Retype the material exactly, ending with the line containing "OEL: Occupational Exposure Limit".
━━━━━━━━━━━━━━━━━━━━
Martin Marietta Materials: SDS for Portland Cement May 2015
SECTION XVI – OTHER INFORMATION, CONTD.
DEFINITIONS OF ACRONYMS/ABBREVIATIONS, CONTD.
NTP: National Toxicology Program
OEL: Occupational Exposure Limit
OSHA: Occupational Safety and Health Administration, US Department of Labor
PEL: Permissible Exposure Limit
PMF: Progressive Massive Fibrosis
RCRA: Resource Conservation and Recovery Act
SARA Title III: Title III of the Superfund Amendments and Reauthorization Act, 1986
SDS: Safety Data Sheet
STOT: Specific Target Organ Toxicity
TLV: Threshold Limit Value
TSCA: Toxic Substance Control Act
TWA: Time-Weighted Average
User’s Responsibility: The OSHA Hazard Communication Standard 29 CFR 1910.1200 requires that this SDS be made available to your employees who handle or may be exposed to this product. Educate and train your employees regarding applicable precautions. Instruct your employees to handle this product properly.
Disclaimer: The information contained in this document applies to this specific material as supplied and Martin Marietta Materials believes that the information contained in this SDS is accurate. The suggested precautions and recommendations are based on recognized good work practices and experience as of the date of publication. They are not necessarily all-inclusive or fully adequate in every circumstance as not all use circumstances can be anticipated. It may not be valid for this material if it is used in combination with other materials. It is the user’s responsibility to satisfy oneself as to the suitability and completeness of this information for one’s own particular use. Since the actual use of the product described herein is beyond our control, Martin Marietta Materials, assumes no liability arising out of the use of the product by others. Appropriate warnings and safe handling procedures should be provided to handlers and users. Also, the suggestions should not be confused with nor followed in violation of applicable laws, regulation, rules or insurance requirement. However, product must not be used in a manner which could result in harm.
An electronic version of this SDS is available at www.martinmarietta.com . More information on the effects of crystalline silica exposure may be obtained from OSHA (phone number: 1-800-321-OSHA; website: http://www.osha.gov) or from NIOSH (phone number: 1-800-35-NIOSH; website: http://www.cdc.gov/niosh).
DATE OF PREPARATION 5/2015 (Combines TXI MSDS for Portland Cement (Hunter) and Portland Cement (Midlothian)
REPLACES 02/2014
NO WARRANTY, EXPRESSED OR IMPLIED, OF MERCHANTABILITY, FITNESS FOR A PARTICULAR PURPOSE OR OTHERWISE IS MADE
━━━━━━━━━━━━━━━━━━━━
RESPONSE BOX:
Martin Marietta Materials: SDS for Portland Cement May 2015
SECTION XVI – OTHER INFORMATION, CONTD.
DEFINITIONS OF ACRONYMS/ABBREVIATIONS, CONTD.
NTP: National Toxicology Program
OEL: Occupational Exposure Limit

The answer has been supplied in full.